Jobs readily admitted that he wasn't around much for his four kids, and he authorized a last-minute biography of himself because "I wanted my kids to know me." The same kids, he was saying in his sentimental last months, who were the best thing he's ever done. (He also said, "Doing LSD was one of the two or three most important things I have done in my life." So you got to wonder.)
"People who are crazy enough to change the world are those that actually do," Jobs said.
They're also usually bad bosses, bad spouses and bad parents. Don't agree with me? Well Jobs did. Consider the overwhelming personal foibles of the people who Jobs himself lifts up to this status in his ad, "Here's to the Crazy Ones."

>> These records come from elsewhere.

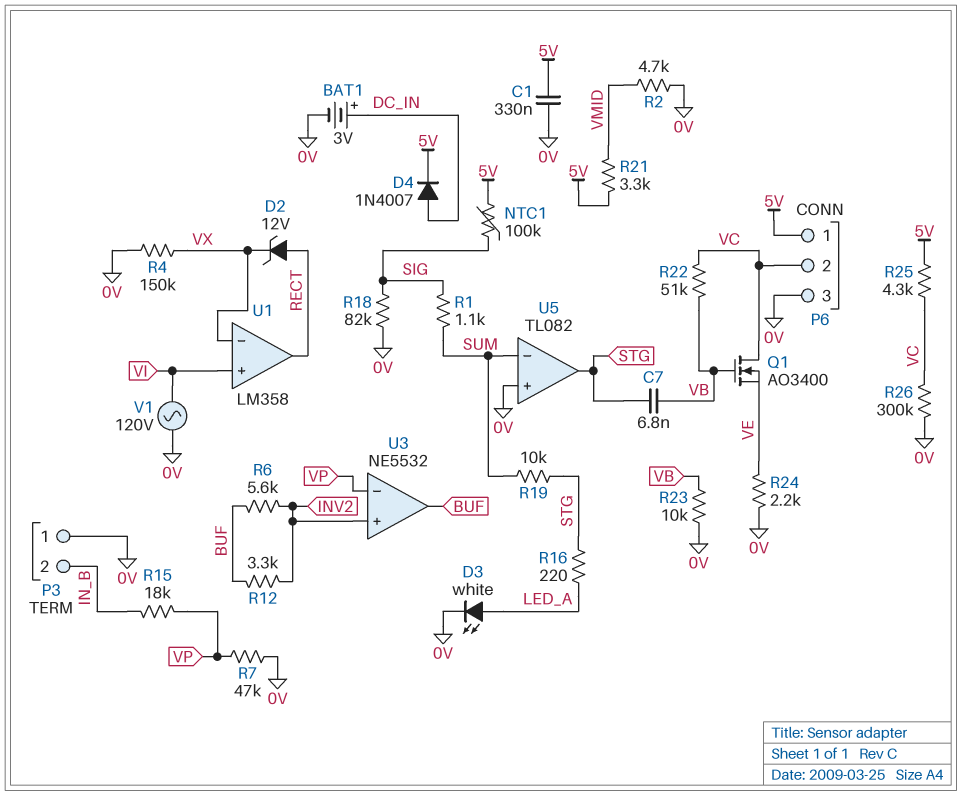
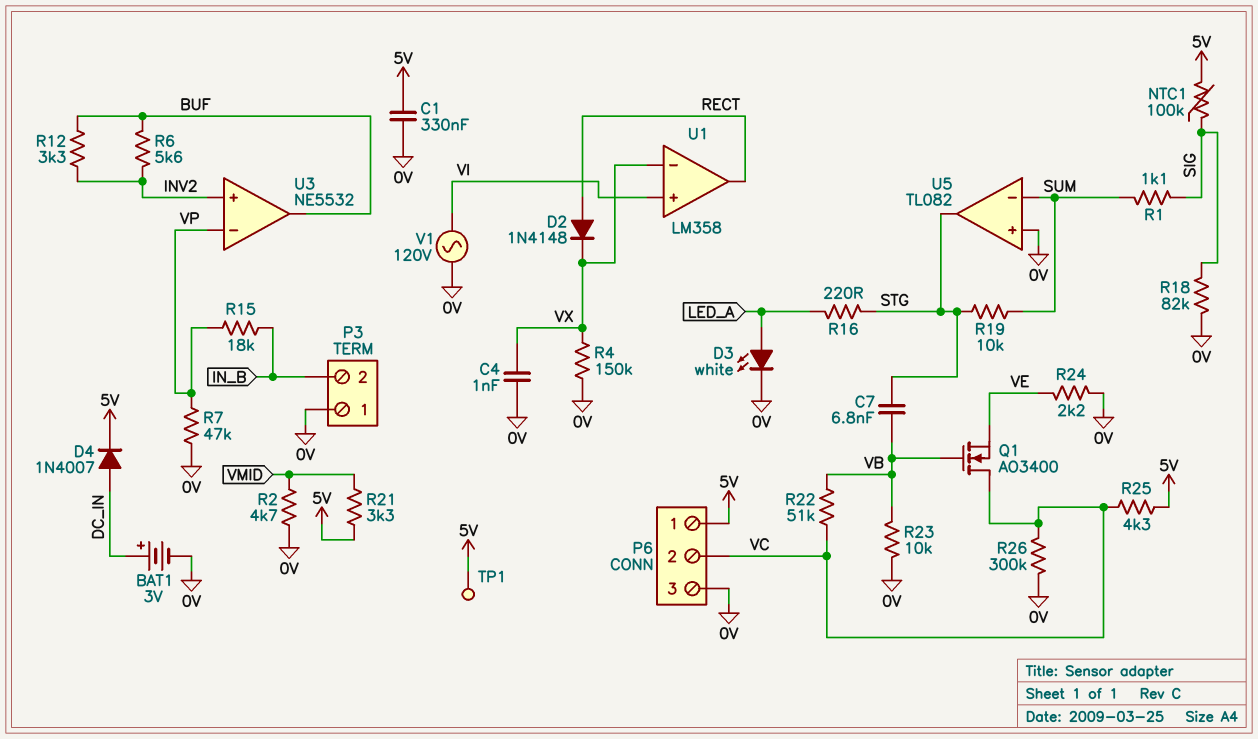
C4: none -> 1nF (0V, VX)
D2: zener 12V (A RECT, K VX) -> diode 1N4148 (A RECT, K VX)
TP1: none -> test point (5V)

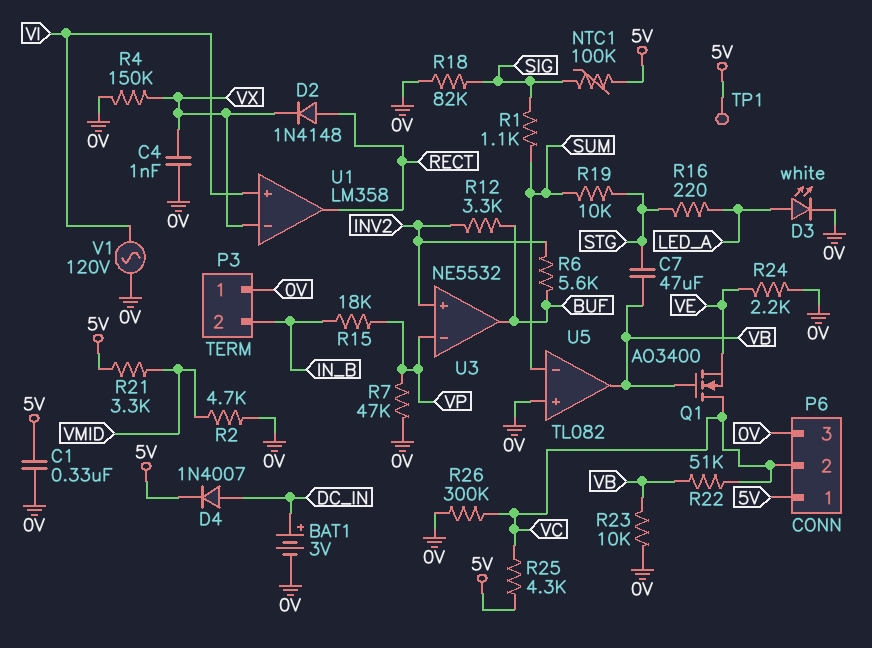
C7: 6.8nF (STG, VB) -> 47uF (STG, VB)
U5 pin out: STG -> VB

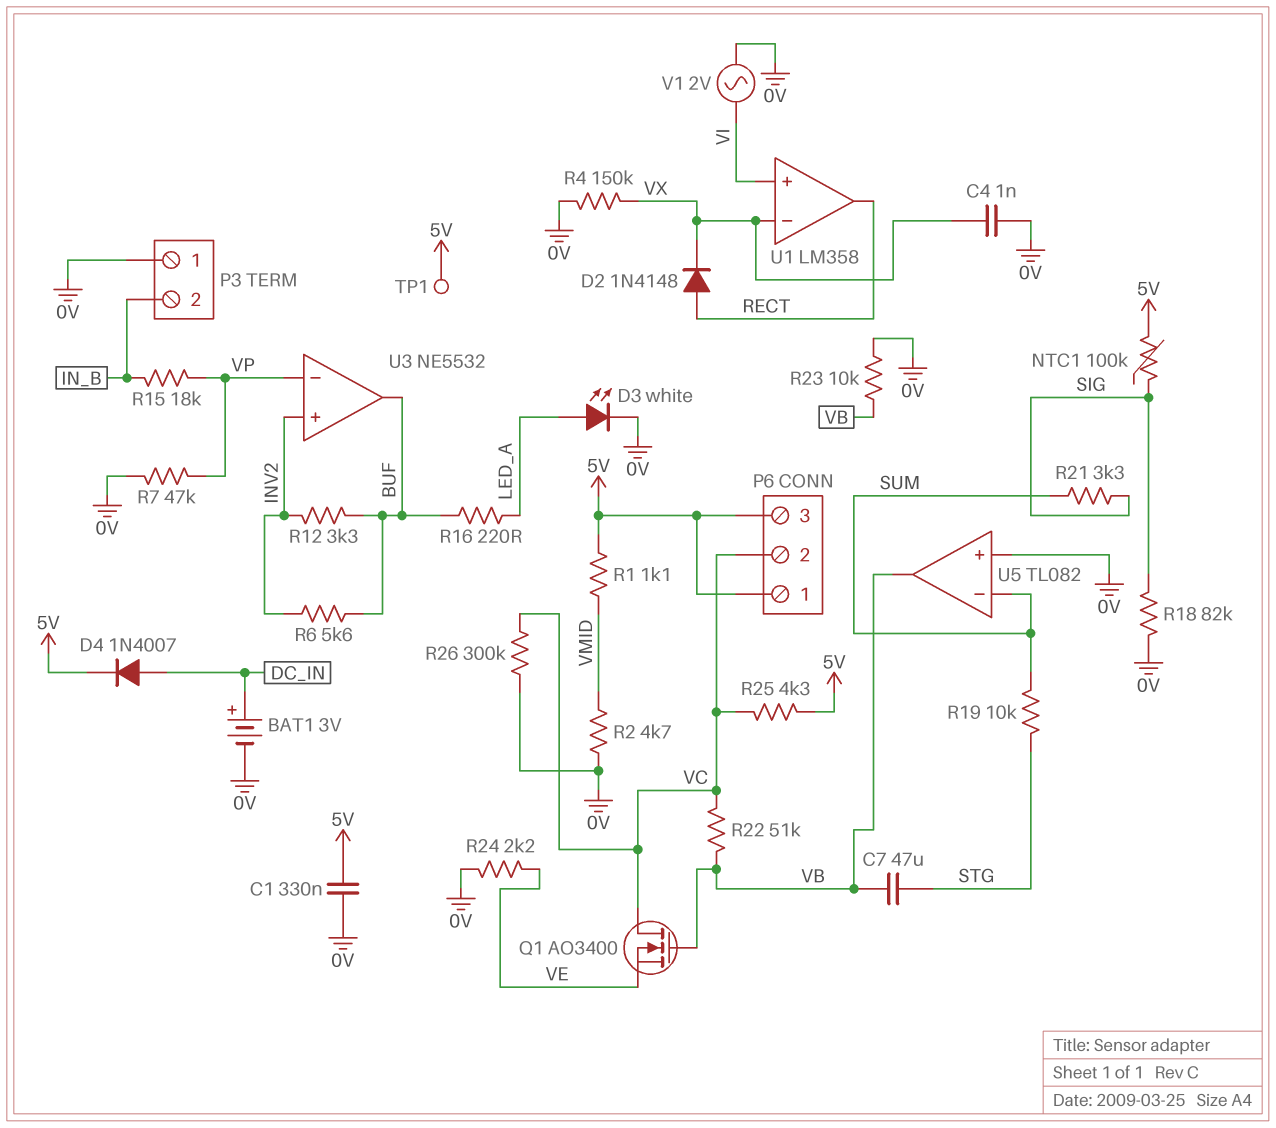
P6 pin 3: 0V -> 5V
R1: 1.1k (SIG, SUM) -> 1.1k (5V, VMID)
R16: 220 (LED_A, STG) -> 220 (BUF, LED_A)
R21: 3.3k (5V, VMID) -> 3.3k (SIG, SUM)
V1: AC 120V (0V, VI) -> AC 2V (0V, VI)

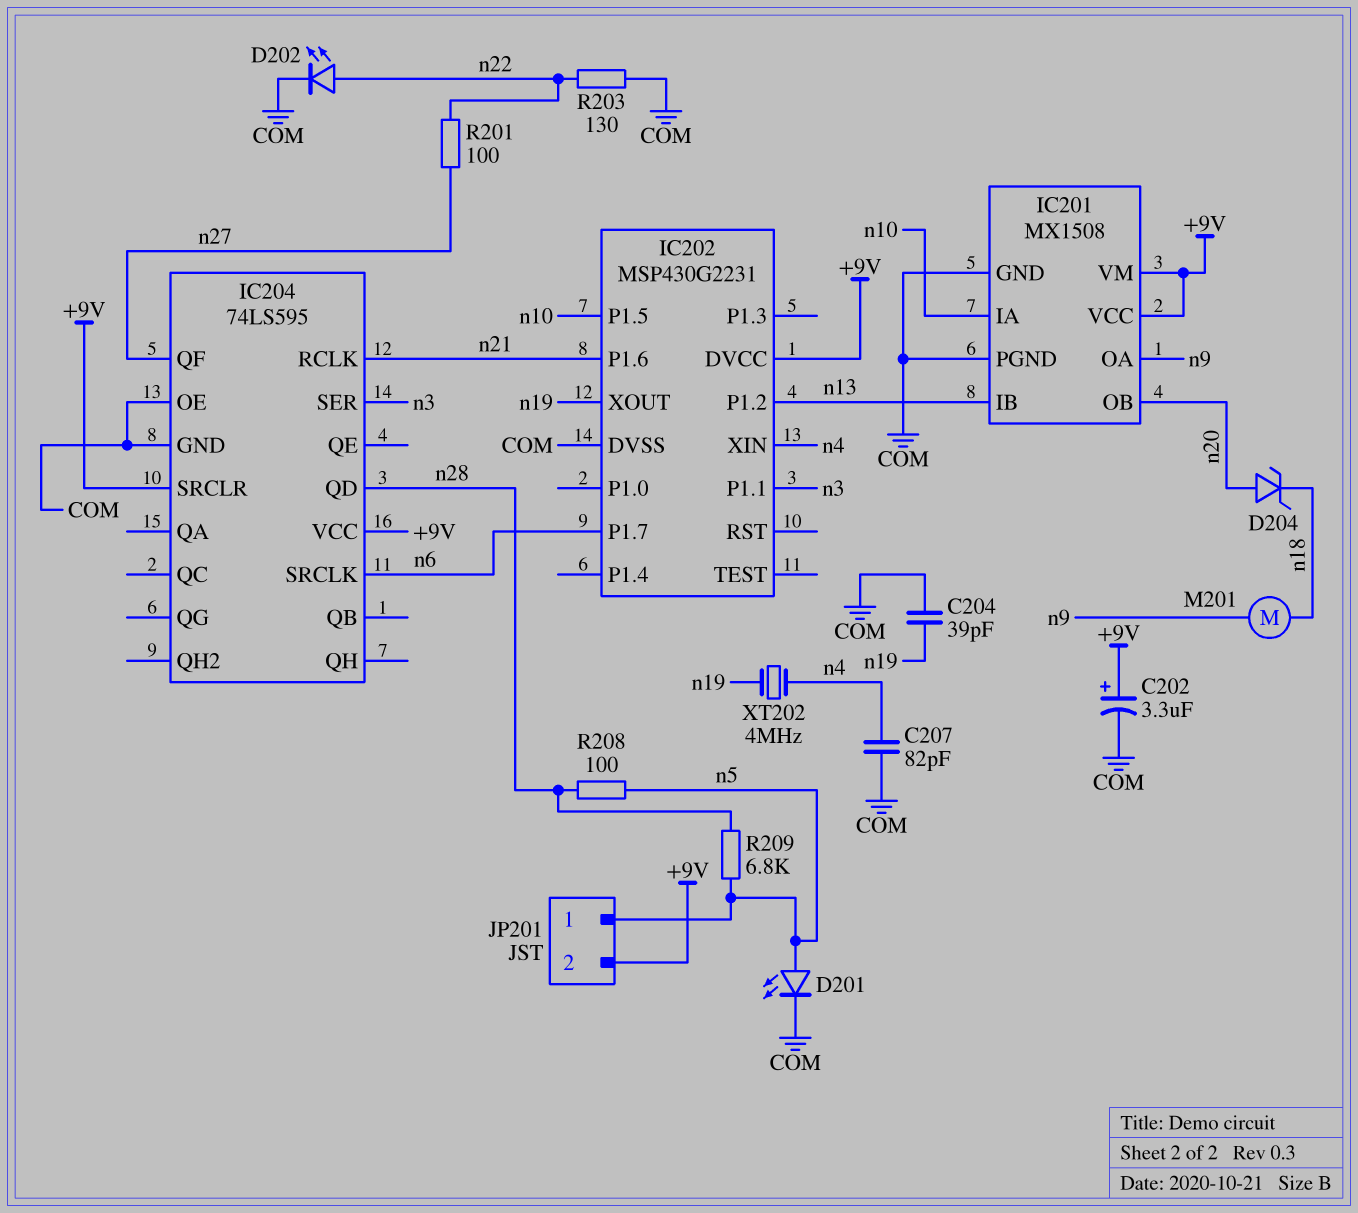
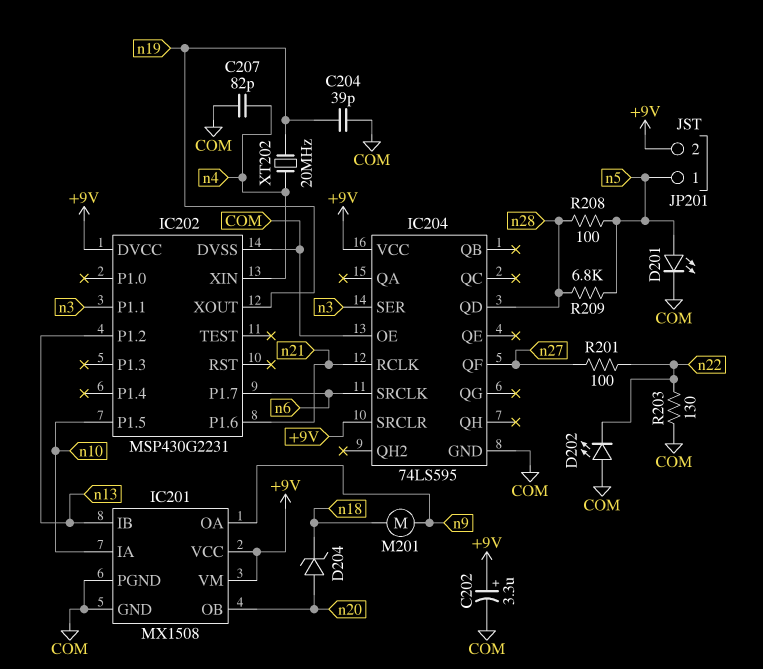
D202: LED (A n22, K COM) -> LED (A COM, K n22)
XT202: 4MHz (n4, n19) -> 20MHz (n4, n19)

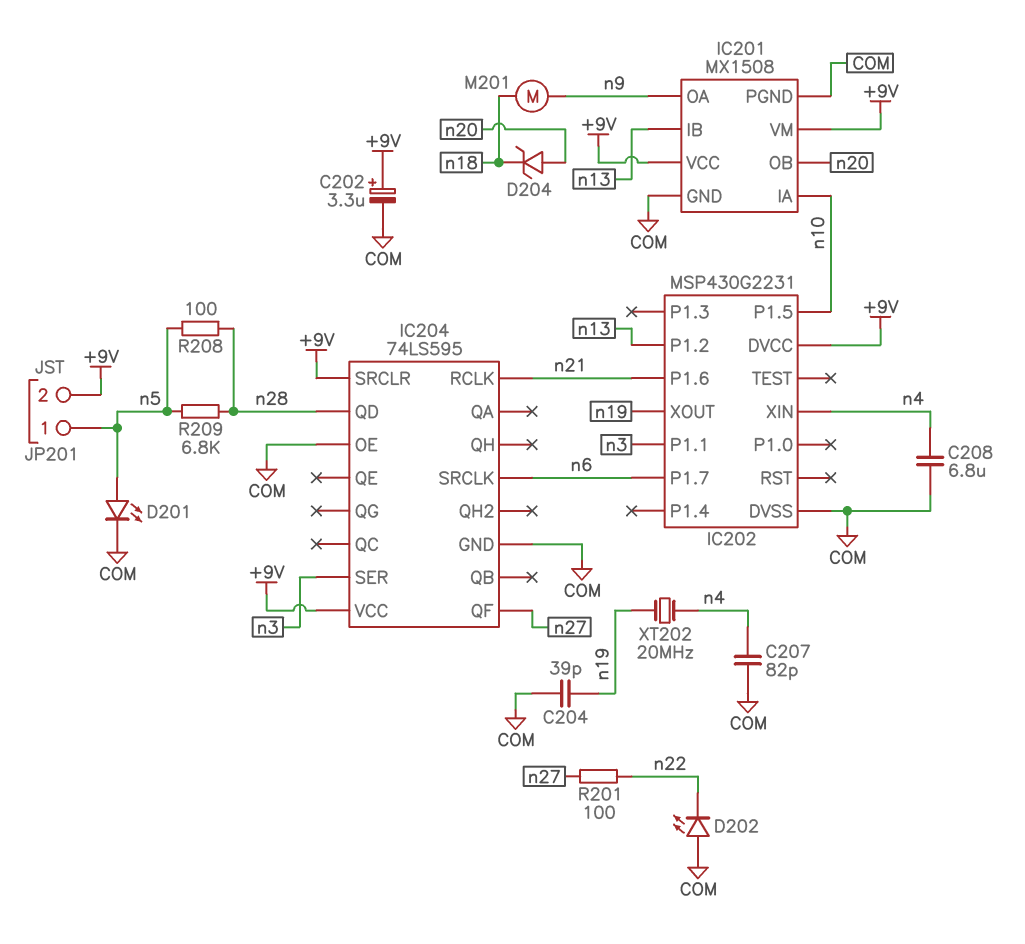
C208: none -> 6.8uF (COM, n4)
R203: 130 (COM, n22) -> none

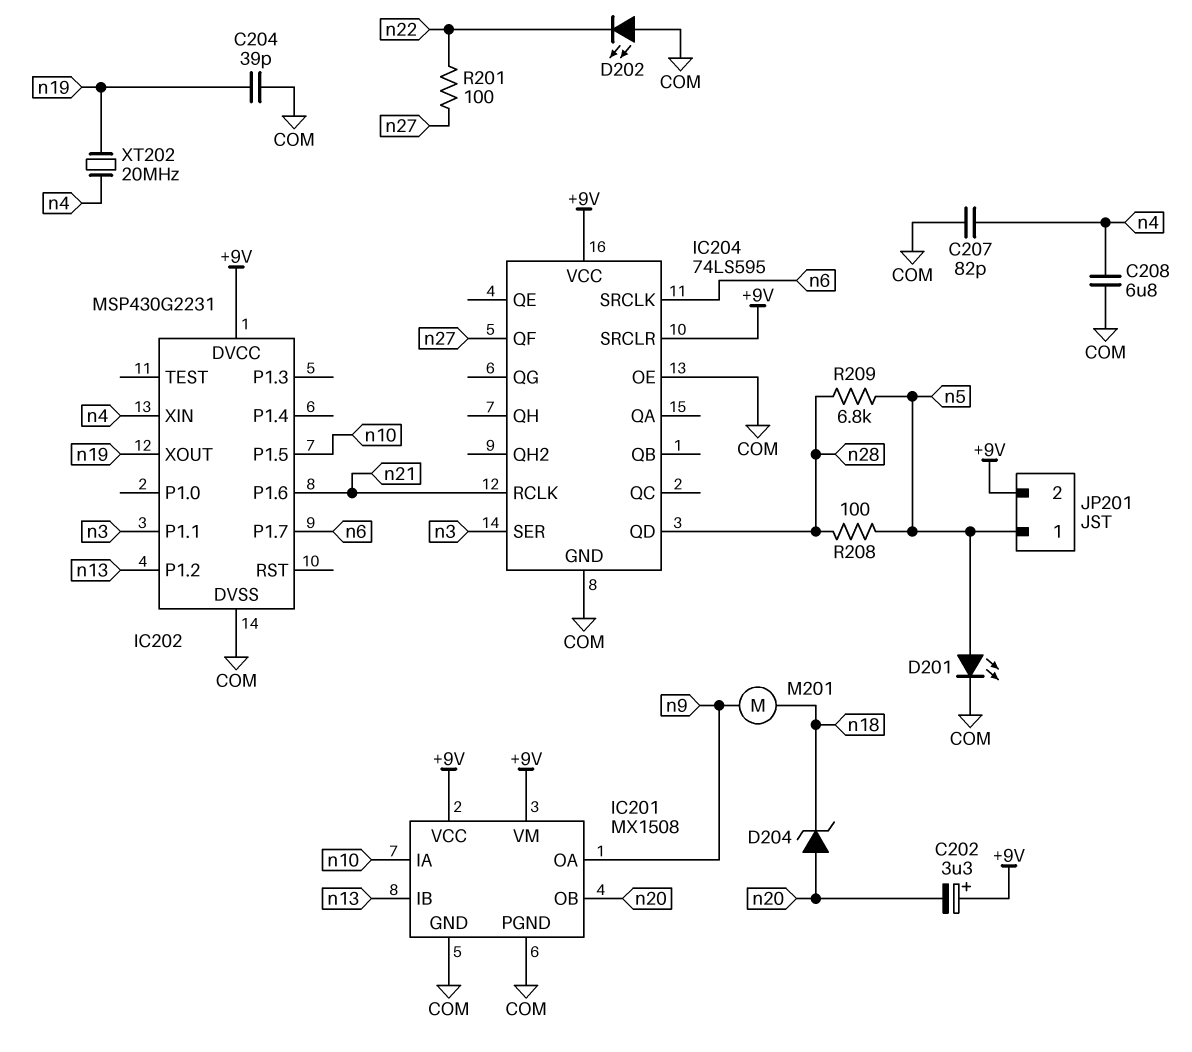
C202: 3.3uF (plus +9V, minus COM) -> 3.3uF (plus +9V, minus n20)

We forgive geniuses their private atrocities to the extent that their public contribution added to the greater happiness, subtracted from the sadness, increased the comfort, decreased the fear, deepened the beauty and countered some of the ugliness.
Steve Jobs is forgiven.
But the fact is, Jobs was not the last tyrant. To the tyrants who remain: You'd better hurry up and make something great.
That, or start being a better human being.